Your doctor has less freedom of choice to care for you than you probably realize. Physicians are esteemed members of a cartel or guild system licensed to practice medicine. It is an elite group. You enter your doctor’s office and discuss some of your deepest, darkest health secrets with him or her. Yet, increasingly, other parties control the care you receive.
Insurers. Physicians complain that prior authorization limits or slows what treatments patients have access to. To some degree that is the prerogative of the party paying the bill. Patients willing to pay out of pocket for direct primary care have more options.
Hospitals. Doctors report that their hospital employers often require them to practice medicine in ways that increase patient’s bills. Physicians have even said the electronic medical records systems, used to document care, order therapies, and bill patients, sometimes prompt them about services their employer expects them to order under certain conditions. Say your doctor examines you for low energy and the EMR system suggests the doctor order expensive blood tests. If she decides blood tests are not necessary, she may have to justify her decision in the EMR record, which will alert her boss that she is not following the procedures. Hospitals also regulate the care allowed in their facility. An example is fecal transplants from human donors for C difficile, a hard-to-treat, often deadly intestinal infection.
State medical boards. Medical boards govern the practice of medicine. Some are more rigid than others. My wife had a doctor she loved years ago named Dr. Rose. Dr. Rose was a doctor of osteopathy, who practiced both standard (allopathic) medicine and some alternative medicine if her patients wanted it. The Texas Medical Board took exception and began investigating her about some alternative therapies she provided. A dozen years ago the Texas Medical Board tried to prevent physicians from treating patients over the phone, who they had not previously seen in person.
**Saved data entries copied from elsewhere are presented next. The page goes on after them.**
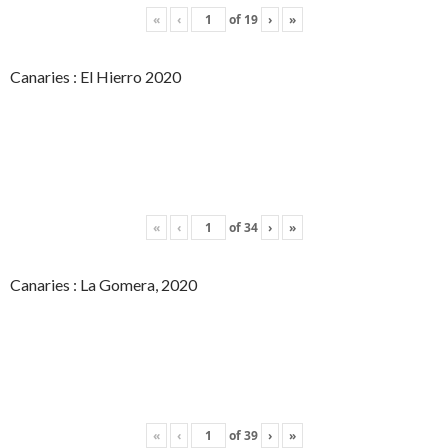
«
‹
of
19
›
»
Canaries : El Hierro 2020
«
‹
of
34
›
»
Canaries : La Gomera, 2020
«
‹
of
39
›
»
U.S. Food and Drug Administration. Most care is provided through drug therapy. The federal agency must approve drugs before patients have access to them. Thus, the FDA regulates which drug therapies your doctor can prescribe. The FDA also bans drug companies from communicating so-called “off label” uses for their drugs, treatments other than those for which they were approved to treat. Nearly one-quarter of prescriptions are off-label (21%), while more than half of oncology drugs are (56%) are. Yet, drugmakers are not allowed to talk about it. For example, Gabapentin is the 5th most prescribed drug in the United States. About 95% of prescriptions are for conditions other than it was approved for. The FDA wants drug makers to conduct expensive clinical trials for new indications rather than communicate what other doctors and researchers have found.
The FDA has recently turned its guns on the health & wellness clinics. A direct primary care physician in Arizona explains novel therapies which use synthetic versions of substances that occur naturally in your body, many of which decline with age. She can teach you about them on YouTube. She can discuss conditions they treat with her patients in person. She cannot prescribe them to her patients because the FDA has banned compounding pharmacies from manufacturing them. She could potentially face disciplinary action from the Arizona Medical Board if she were to provide unapproved versions for her patients. The FDA is trying to stop not just her but other doctors like her. More about FDA’s overreach on compounded peptides:
Peptide therapies like BPC-157, TB-500 (Thymosin Beta-4), CJC-1295, and other short proteins have exploded in popularity across med spas, telemedicine platforms, and wellness clinics for their touted benefits in healing, longevity, and performance. These compounds – often naturally occurring in the body – promised patients novel treatments for injuries, inflammation, and age-related issues. However, recent actions by the U.S. Food & Drug Administration (FDA) have severely restricted the compounding and prescribing of many such peptides. Providers are now grappling with whether the FDA’s crackdown is a legitimate safety measure or an overreach that undermines patient access and medical freedom.
Some of the FDA’s recent actions are understandable. Doctors were ordering weight-loss peptides from compounding pharmacies to save money on the costly patented versions. In these cases, the FDA isn’t telling your doctor not to prescribe GLP-1 drugs, just only prescribe the approved versions. Who stands to benefit from the FDA’s recent crackdown on peptide therapies? Big Pharma is likely to benefit, while consumers (patients) will be the loser.